If you are going into an interview cold, you will never get over what you want to communicate.

If you have been given a brief for what the interviewer is hoping to cover, it’s time to prepare some major points and plan how they can be injected into the answers you give.

If you prepare and plan, you’ll have great answers that the journalist can use but that also get over what you want to say. Don’t go in unarmed and wondering. Go in with a plan.

Punctual

It just comes down to manners. Mind you, it actually boils down to more that just being on time.

Nobody likes to be kept waiting on a conference call or left staring at themselves in an empty Zoom meeting. If you have a slot and you missed it, you’ve almost certainly missed your opportunity to get coverage for your messaging.

Journalists are incredibly busy, they can’t be blown out or kept waiting for no good reason.

Polite

Manners really do make the man, or woman. Be confident and respectful. Trying to impress by being brash and attempting to show superior intellect by talking down to someone will get you zero coverage.

Professional

You do not have to give away trade secrets to win over the friendship of a journalist, no matter how tempting that is.

Be informed and entertaining but resist the temptation to say anything you will later regret.

Points

Have opinions, have a message and then combine the two to answer industry issues and you will have the golden ticket to coverage – points.

It’s amazing how many times people go into interviews with no points to make. Do your research, be informed and visionary and you will be able to make your points with confidence.

Persuade

It’s your job to not just make points but also be persuasive. Without being argumentative you must press a point and help the journalist to understand it and how you came to that conclusion.

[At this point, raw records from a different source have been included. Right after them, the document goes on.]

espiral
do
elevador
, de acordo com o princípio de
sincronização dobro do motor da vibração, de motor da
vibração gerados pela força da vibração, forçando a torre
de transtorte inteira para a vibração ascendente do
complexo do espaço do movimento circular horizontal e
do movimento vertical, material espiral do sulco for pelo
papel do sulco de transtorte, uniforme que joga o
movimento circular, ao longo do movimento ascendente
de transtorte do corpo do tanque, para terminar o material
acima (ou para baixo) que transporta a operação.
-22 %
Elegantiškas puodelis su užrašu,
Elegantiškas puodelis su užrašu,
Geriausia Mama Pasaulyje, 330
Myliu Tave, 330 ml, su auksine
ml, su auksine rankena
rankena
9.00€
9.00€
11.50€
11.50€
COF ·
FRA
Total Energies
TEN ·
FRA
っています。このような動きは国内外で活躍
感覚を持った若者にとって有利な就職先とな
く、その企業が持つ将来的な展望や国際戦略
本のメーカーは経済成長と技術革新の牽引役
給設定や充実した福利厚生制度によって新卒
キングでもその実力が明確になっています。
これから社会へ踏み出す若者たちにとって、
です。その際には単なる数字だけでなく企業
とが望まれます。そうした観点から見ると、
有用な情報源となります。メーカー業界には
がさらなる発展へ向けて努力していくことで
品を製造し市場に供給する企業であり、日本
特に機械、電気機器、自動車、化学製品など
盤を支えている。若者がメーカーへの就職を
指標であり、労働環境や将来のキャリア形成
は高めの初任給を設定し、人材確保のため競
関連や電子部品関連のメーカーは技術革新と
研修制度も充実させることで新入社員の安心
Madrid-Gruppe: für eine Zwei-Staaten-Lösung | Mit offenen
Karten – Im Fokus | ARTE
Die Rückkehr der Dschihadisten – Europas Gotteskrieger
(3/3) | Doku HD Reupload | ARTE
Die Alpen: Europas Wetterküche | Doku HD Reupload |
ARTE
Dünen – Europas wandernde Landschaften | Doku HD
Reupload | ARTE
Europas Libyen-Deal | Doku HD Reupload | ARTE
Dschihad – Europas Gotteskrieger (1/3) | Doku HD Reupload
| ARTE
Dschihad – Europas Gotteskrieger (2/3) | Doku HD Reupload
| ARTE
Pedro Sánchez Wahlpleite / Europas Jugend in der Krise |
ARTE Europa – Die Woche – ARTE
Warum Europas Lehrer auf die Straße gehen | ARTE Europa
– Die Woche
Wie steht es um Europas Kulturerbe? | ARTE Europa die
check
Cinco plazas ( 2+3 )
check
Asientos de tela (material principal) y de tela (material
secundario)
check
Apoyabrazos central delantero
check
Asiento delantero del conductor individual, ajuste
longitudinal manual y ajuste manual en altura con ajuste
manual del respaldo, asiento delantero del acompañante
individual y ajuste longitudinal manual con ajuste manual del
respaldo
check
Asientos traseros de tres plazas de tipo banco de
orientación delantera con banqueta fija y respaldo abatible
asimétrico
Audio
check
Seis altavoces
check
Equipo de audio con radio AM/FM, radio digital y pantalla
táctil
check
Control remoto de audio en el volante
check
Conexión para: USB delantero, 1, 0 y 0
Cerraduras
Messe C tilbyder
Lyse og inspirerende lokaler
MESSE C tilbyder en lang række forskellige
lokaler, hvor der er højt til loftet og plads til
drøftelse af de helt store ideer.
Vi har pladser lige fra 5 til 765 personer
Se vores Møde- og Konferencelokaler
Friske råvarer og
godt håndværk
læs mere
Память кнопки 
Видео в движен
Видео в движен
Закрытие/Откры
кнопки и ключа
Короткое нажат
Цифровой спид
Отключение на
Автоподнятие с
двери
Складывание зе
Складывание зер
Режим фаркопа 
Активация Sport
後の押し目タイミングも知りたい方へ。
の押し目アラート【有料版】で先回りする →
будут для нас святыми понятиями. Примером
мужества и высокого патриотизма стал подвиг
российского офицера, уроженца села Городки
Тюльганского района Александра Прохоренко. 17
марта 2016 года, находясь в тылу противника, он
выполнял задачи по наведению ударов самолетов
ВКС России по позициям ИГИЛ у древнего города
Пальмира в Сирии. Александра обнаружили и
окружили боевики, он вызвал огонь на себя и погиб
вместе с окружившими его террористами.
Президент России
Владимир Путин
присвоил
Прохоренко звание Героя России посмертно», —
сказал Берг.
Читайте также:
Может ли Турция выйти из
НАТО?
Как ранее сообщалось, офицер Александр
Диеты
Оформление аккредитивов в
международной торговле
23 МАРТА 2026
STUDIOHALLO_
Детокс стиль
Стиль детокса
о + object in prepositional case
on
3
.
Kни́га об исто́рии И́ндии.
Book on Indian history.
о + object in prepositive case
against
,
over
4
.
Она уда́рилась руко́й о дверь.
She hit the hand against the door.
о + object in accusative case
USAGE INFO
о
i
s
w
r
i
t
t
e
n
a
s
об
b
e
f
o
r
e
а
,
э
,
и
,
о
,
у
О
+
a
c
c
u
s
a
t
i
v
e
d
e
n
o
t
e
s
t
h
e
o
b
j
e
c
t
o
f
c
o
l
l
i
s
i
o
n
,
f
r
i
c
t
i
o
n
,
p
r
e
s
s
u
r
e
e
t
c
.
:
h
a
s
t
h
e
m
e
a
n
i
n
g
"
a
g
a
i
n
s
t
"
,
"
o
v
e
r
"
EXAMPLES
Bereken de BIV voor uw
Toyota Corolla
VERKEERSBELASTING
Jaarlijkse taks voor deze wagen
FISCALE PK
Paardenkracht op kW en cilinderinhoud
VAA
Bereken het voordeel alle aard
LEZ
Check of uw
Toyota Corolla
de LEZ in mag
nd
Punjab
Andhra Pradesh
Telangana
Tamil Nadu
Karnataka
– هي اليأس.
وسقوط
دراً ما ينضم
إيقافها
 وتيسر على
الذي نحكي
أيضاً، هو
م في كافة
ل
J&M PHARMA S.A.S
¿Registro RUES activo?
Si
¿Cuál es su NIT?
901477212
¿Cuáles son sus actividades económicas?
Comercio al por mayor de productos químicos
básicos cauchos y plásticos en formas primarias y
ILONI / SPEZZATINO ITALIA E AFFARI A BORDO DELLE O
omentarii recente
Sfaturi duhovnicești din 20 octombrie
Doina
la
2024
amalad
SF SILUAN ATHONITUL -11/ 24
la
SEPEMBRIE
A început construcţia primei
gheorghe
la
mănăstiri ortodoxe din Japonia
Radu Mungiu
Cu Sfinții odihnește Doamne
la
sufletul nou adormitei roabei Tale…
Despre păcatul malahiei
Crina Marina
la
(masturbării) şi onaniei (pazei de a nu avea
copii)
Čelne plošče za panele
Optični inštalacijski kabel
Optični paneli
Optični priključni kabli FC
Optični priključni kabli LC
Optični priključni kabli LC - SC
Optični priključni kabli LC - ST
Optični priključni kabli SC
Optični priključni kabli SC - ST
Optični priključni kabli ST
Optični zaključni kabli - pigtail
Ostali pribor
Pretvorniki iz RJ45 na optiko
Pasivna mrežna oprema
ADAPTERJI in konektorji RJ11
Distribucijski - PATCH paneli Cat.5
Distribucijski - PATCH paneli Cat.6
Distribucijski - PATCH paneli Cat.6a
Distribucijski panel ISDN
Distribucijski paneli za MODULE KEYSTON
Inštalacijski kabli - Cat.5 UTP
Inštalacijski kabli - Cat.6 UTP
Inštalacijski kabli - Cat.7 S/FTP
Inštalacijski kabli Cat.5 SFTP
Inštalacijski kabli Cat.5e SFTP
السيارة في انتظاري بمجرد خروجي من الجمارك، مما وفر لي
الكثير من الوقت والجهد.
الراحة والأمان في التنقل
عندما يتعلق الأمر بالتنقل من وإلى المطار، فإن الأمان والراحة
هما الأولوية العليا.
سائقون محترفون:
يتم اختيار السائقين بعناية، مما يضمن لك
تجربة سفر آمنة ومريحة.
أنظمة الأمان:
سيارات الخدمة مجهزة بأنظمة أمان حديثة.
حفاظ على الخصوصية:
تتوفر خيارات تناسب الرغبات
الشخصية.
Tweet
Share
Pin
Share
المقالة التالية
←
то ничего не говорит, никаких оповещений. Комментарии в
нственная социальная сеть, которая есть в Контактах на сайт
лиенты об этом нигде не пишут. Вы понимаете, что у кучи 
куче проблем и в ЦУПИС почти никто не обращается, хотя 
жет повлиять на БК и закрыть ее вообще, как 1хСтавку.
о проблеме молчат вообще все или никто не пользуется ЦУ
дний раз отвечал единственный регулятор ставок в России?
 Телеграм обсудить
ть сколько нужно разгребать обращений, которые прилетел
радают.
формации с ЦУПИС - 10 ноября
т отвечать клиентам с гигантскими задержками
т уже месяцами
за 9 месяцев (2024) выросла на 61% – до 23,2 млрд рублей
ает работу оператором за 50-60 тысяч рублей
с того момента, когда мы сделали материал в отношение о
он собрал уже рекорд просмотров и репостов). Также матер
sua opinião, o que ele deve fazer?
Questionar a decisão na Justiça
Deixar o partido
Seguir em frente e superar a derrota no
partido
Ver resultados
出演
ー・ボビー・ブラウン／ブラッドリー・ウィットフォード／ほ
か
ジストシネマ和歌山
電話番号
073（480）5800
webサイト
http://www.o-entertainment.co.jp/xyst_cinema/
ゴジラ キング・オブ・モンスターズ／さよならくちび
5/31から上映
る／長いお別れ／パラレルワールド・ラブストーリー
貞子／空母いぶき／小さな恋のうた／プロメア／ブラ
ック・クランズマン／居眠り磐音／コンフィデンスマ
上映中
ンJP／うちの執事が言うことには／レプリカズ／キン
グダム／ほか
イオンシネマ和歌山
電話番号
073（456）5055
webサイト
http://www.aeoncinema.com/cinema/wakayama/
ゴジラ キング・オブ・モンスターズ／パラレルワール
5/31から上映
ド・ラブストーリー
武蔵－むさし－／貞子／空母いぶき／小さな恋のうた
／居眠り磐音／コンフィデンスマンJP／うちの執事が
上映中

Having a comment about what some people think and why that could be wrong and an alternative argument you are making could actually be right. Then give the evidence to reinforce the point. You can’t persuade without the data or the evidence.

Personal

If you can do all the above and still come over as a personable executive, you will have done very well.

Journalists love personal insights and observations, things that you have seen that underline the points you are making. Experiences that have shaped what you are saying, what you are doing in business and why you have certain insights are absolute gold dust. They are the magic ingredient to getting positive coverage.